Smart filters can be applied to non-smart objects by going to Filter>Convert to Smart Filter. But it’s just a different way of doing the same thing since applying a smart filter turns the object into a smart object.

When a smart filter is applied, it will appear in the Layers Window as a separate linked layer. You can go click on that smart filter layer and re-edit various components of the filter as well.

How to Create Smart Objects

It’s as simple as it gets to turn an object into a smart object, place your cursor over the relevant layer and right-click and select “Convert to Smart Object” or you can go the menu and select Layer>Convert to Smart Object. You will know that the object in the layer has been converted by the icon at the lower-right of the thumbnail window.

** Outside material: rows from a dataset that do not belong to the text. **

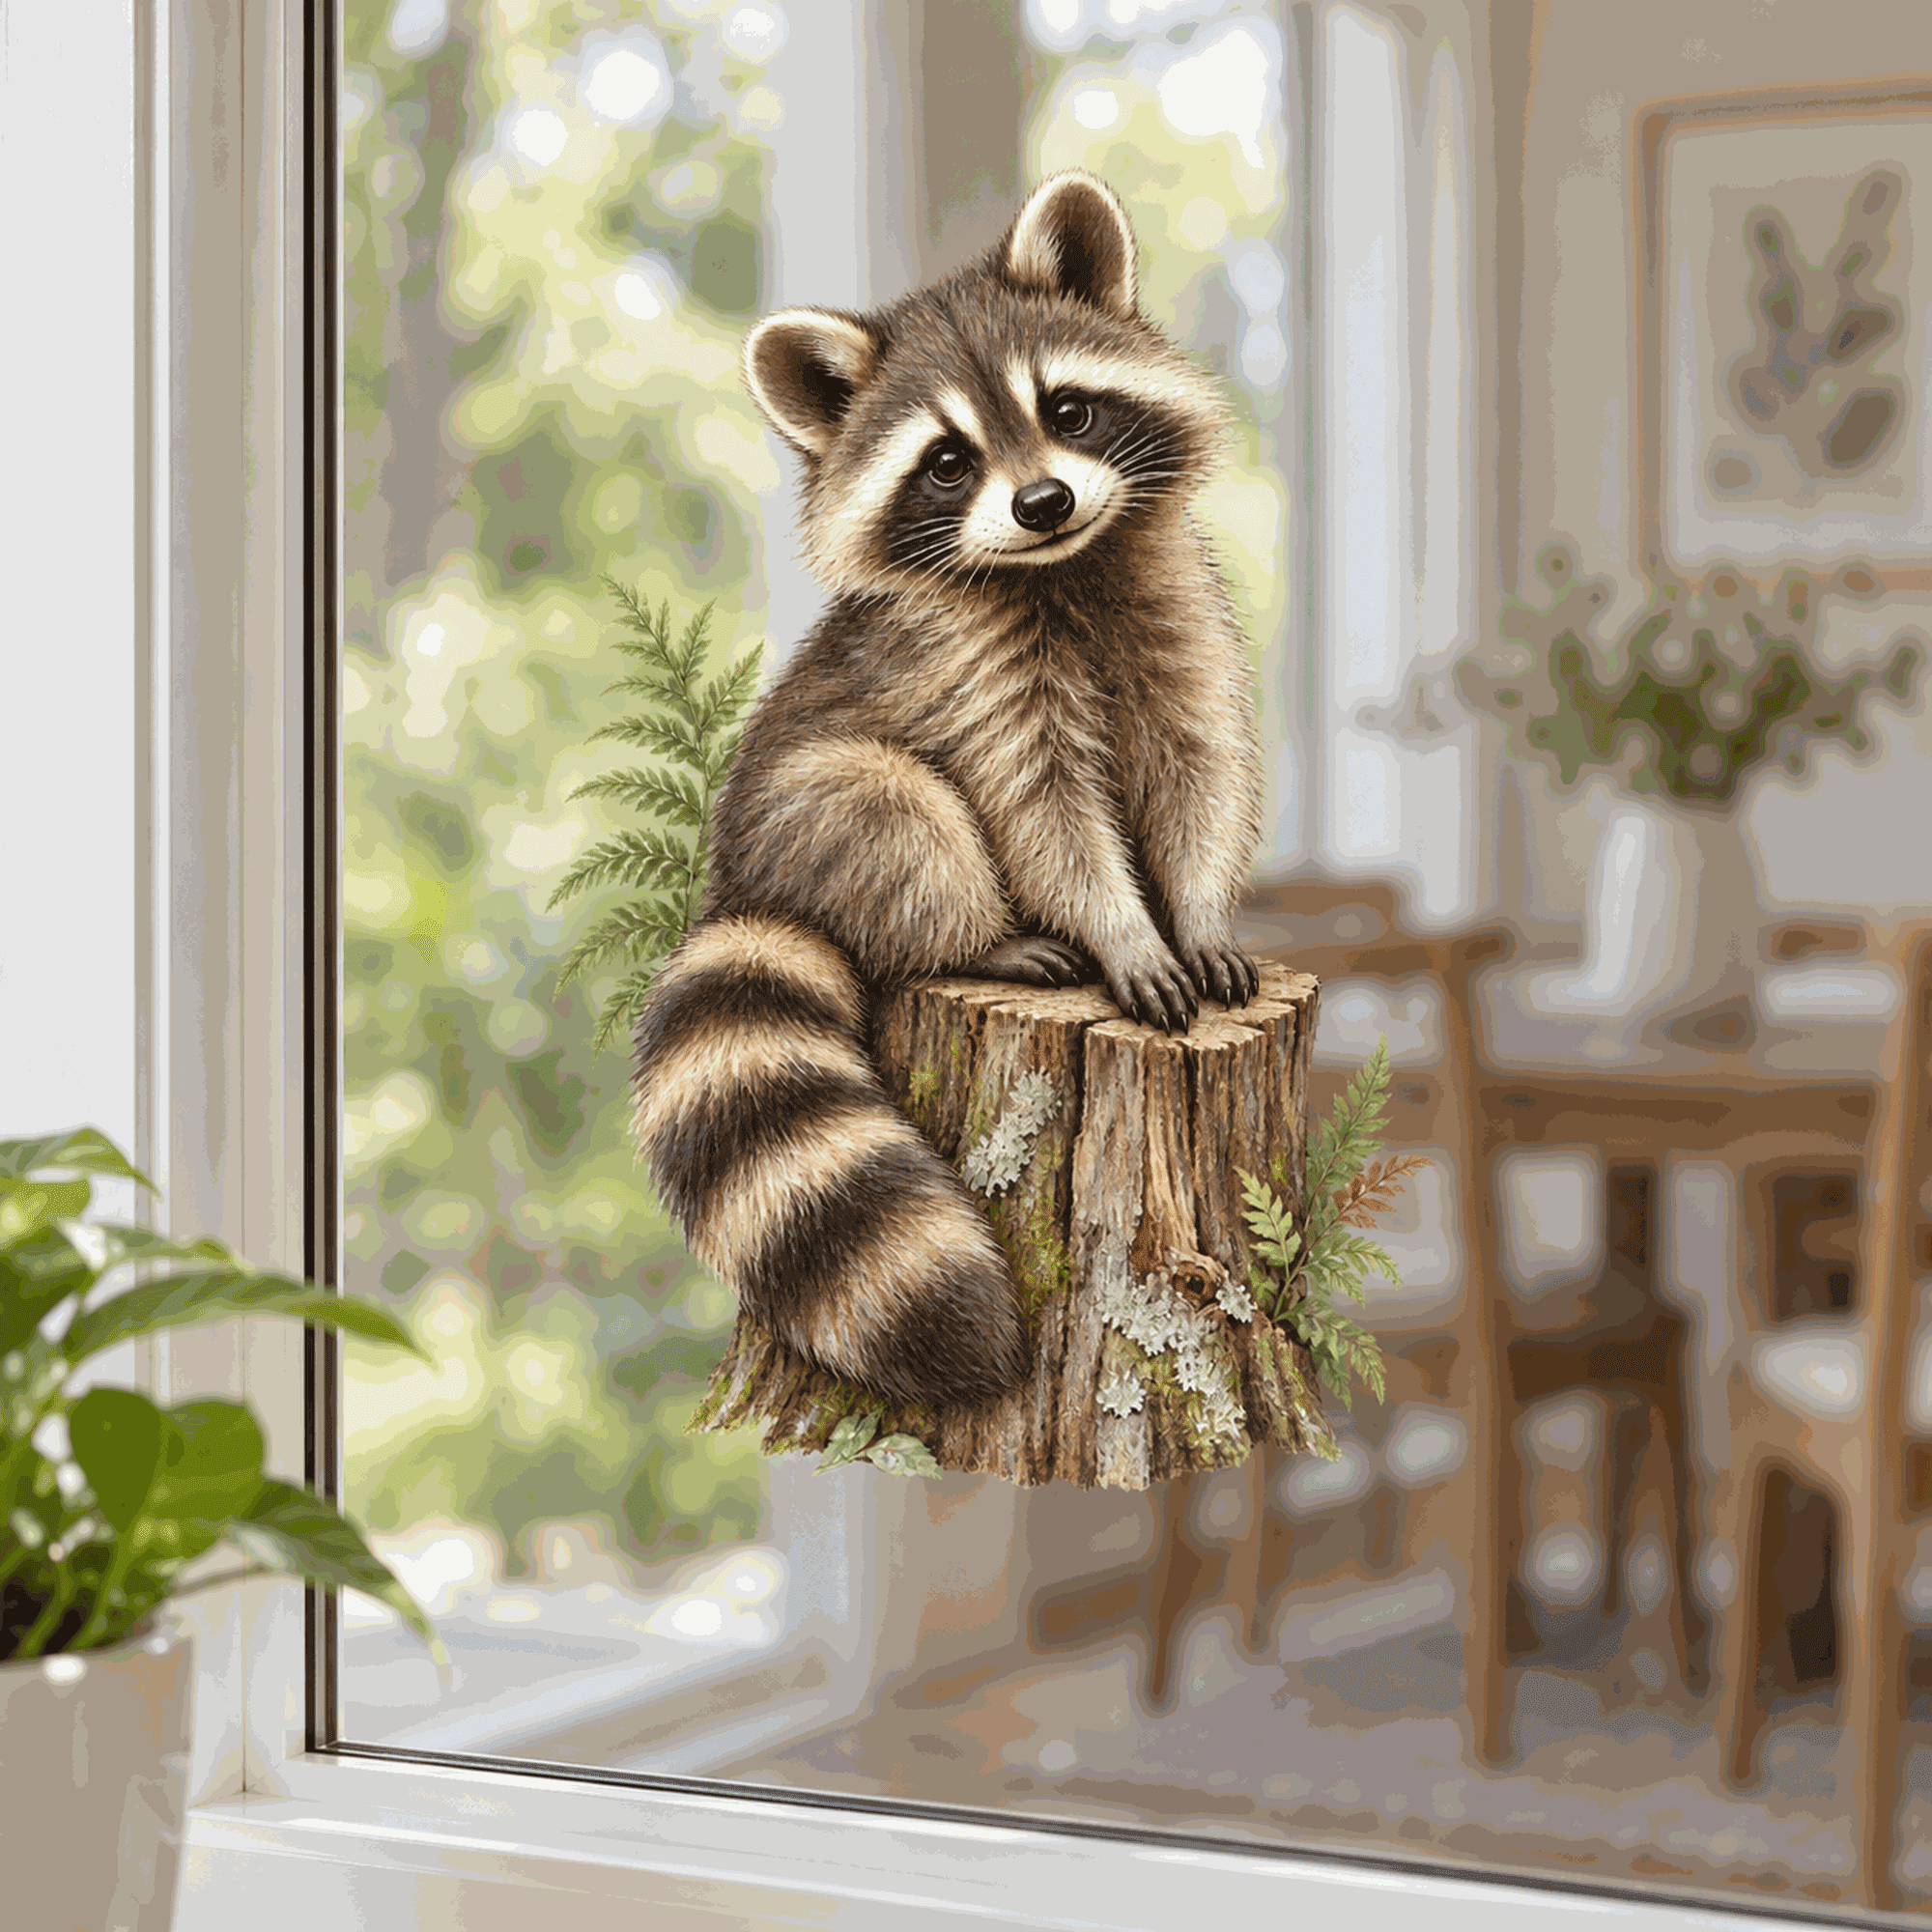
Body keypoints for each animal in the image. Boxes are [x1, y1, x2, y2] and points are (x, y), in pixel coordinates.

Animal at [633, 172, 1265, 1411]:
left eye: (1066, 410)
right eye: (945, 462)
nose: (1044, 501)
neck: (1062, 568)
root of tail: (737, 888)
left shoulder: (1176, 607)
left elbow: (1199, 769)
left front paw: (1199, 907)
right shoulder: (966, 674)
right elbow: (1040, 816)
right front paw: (1123, 929)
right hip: (812, 805)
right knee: (895, 811)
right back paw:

Not stupid layers in Photoshop.

You can also convert a group of layers into a single smart object much like you would a single object. Select each of the layers that you wish to be turned into a smart layer and right-click to select “Convert to Smart Object”.

You can also create a smart object from a vector image made in Illustrator by going to Image>Place. This will open up a dialog window which you can direct to your AI file. Then you will be able to edit the vector file in Photoshop. For added versatility, you can actually use Illustrator and Photoshop in conjunction with each other by editing the source file for the smart object within Illustrator and the results will appear in Photoshop.

You can also duplicate an existing smart object by pressing Ctrl+J as you would with any layer.

Editing Smart Objects

To edit a smart object, either double-click over the smart object thumbnail or right-click over the thumbnail and select “Edit Smart Object”. You will be met with a prompt letting you know that you have to save the object before any changes will take effect. From there you will be presented with a separate smart object to edit.

Worth noting is the fact that if you have a smart object that you have duplicated, any editing done to the smart object will affect all of the duplicated smart objects as well as the original smart object. This is because each duplicated smart object is reading from the same source file. This is a definite plus, but can also be a drawback in certain situations. To avoid this characteristic, duplicate the smart object via copying which can be done by left-clicking and selecting “Copy Smart Object via Layer” when creating a duplicate smart object.

Replacing, Exporting and Rasterizing Smart Objects

These three final functions are clustered close to each other in the drop-down menu when you left-click over the smart object layer. Replacing smart objects will also replace any other linked objects as well.

To rasterize means simply to bring it back to its non-smart form.